O "eu posso" do movimento revolucionário é talvez a mais importante marca do movimento gnóstico - é um sintoma claro do que atormenta os cérebros dos militantes socialistas. O "eu posso" é o eco das poesias de Karl Marx - é a revolta contra a existência. O socialista vê a si mesmo como um "injustiçado" por Deus, como Münzer fazia. "O que aí está é corrupto, vil - através da vilania eu irei purificar o campo. O sofrimento dos camponeses é consequência da sociedade dos ímpios - levarei sofrimento horrendo a cada um dos ímpios, e criarei um mundo de alegria". Os usurpadores do papel do Messias não cometem seus crimes por desejarem a felicidade universal: fazem tudo o que fazem porque, no fundo, acreditam que possuem o discernimento para criar um "mundo perfeito", um "novo homem" e uma sociedade de alegria e abundância infinitas. Cada um dos gestos da "vanguarda" é um testemunho de que os criminosos se imaginam como capazes de transcenderem a realidade e recriarem tudo o que há, "de cima", "de fora". O "partido de Lenin" é o entalhe da própria presunção demoníaca no mundo dos homens, é um tributo à estupidez de indivíduos incapazes que entendem a si mesmos como muito superiores às suas tristes vidas miseráveis. Em um ciclo vicioso infernal, cada erro se torna um acerto, porque, nas mentes pervertidas, é prova de dedicação ao "futuro perfeito" - quanto mais a escória se destrói, mais fica feliz em naufragar. O ódio gnóstico contra a existência justifica cada passo e crime, cada absurdo e cada violação - os cátaros odiavam a própria vida humana, "corrupção", "podridão", que deveria, em última análise, deixar de existir - séculos antes de Stalin, a tradição milenar já havia dito: "sem homem, sem problema". O bolchevismo odeia cada vida humana que se posiciona contra "o futuro" - os arquitetos da sociedade dos justos estão autorizados a toda inustiça - como Karl Marx, os "engenheiros" gritam blasfêmias contra a Realidade, e sentem-se moentados na razão ao fazê-lo, porque "sabe como edificar uma melhor". A corrupção mais baixa, mais mesquinha e mais maligna nunca conheceu tamanha multiplicidade de disfarces - aliás, elaborados com esforço de um exército de comparsas no crime.
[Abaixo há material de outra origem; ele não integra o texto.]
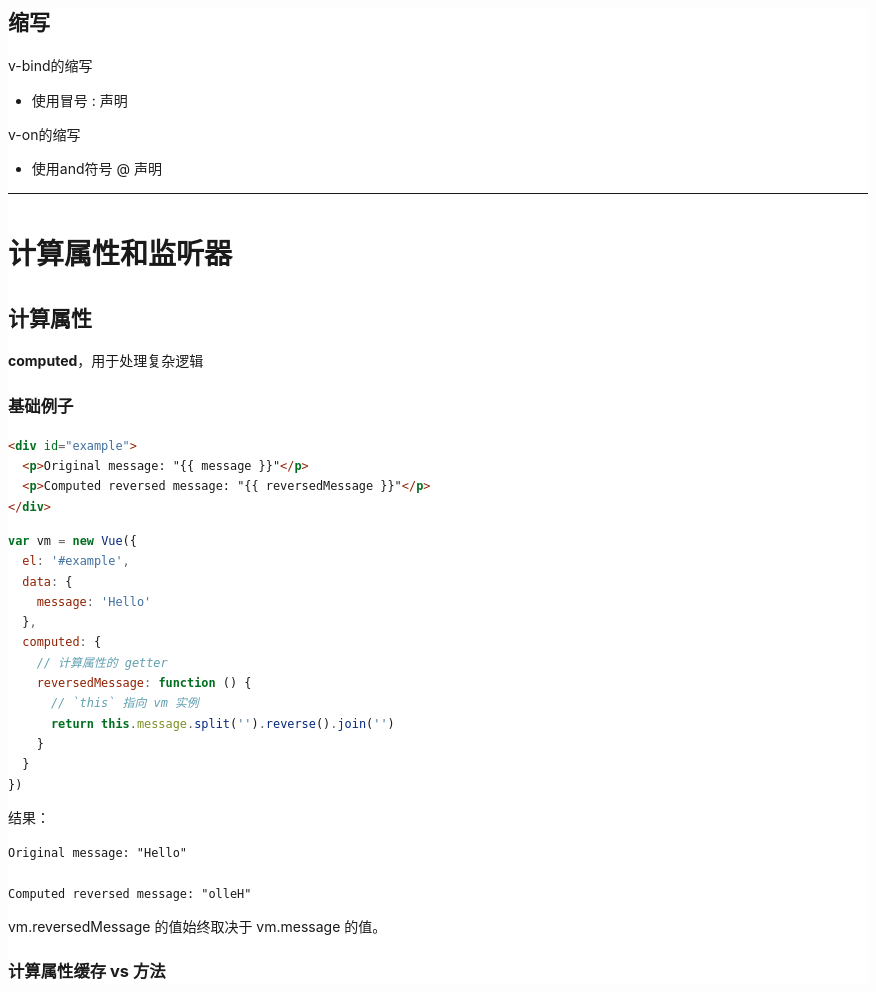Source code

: ## 缩写

v-bind的缩写

- 使用冒号 : 声明

v-on的缩写

- 使用and符号 @ 声明

-------

# 计算属性和监听器

## 计算属性

**computed**，用于处理复杂逻辑

### 基础例子

```html
<div id="example">
  <p>Original message: "{{ message }}"</p>
  <p>Computed reversed message: "{{ reversedMessage }}"</p>
</div>
```

```js
var vm = new Vue({
  el: '#example',
  data: {
    message: 'Hello'
  },
  computed: {
    // 计算属性的 getter
    reversedMessage: function () {
      // `this` 指向 vm 实例
      return this.message.split('').reverse().join('')
    }
  }
})
```

结果：

```windows
Original message: "Hello"

Computed reversed message: "olleH"
```

vm.reversedMessage 的值始终取决于 vm.message 的值。

### 计算属性缓存 vs 方法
Para alguém envolvido até o pescoço no movimento revolucionário (ou contaminado severamente pela deficiência mental do gnosticismo) é praticamente impossível confessar culpa. O disfarce "com os mais belos e humanitários fins" da perversão é o mais confortável dos leitos. É a muleta perfeita para os maus, os fracos de espírito, os mesquinhos, os covardes, os que já possuem a alma imundo a tal ponto em que se torna quase irrecuperável. Para os psicopatas, que constituem a maior parte dos luminares "do movimento" e "entre os companheiros de viagem", é um desafio ainda maior. A ausência de imaginação moral jamais permitirá ao criminoso ver a si mesmo - tal como o vampiro, o revolucionário não pode ver seu próprio reflexo, e, se o visse, é provável que teria o destino de um Dorian Gray. A queda do revolucionário é confessar quem é - ele é proibido de pronunciar seu próprio nome. Se o fizer, sua mentira, que abraça como falsa personalidade, morre inevitavelmente. Ver quem é, entender quem é, será ter ódio contra sua própria alma. O revolucionário não pode fazê-lo, ou por uma doença mental, como descrito por Łobaczewski, ou por medo da confessar sua condição de pequenez. O revolucionário não quer apenas refazer a Realidade: ele a odeia, e tem medo dela. Por acreditar que já está condenado, Münzer deseja, acima de tudo, o poder sobre o tribunal - condenando a todos, ele pensa que talvez tenha alguma chance de se salvar.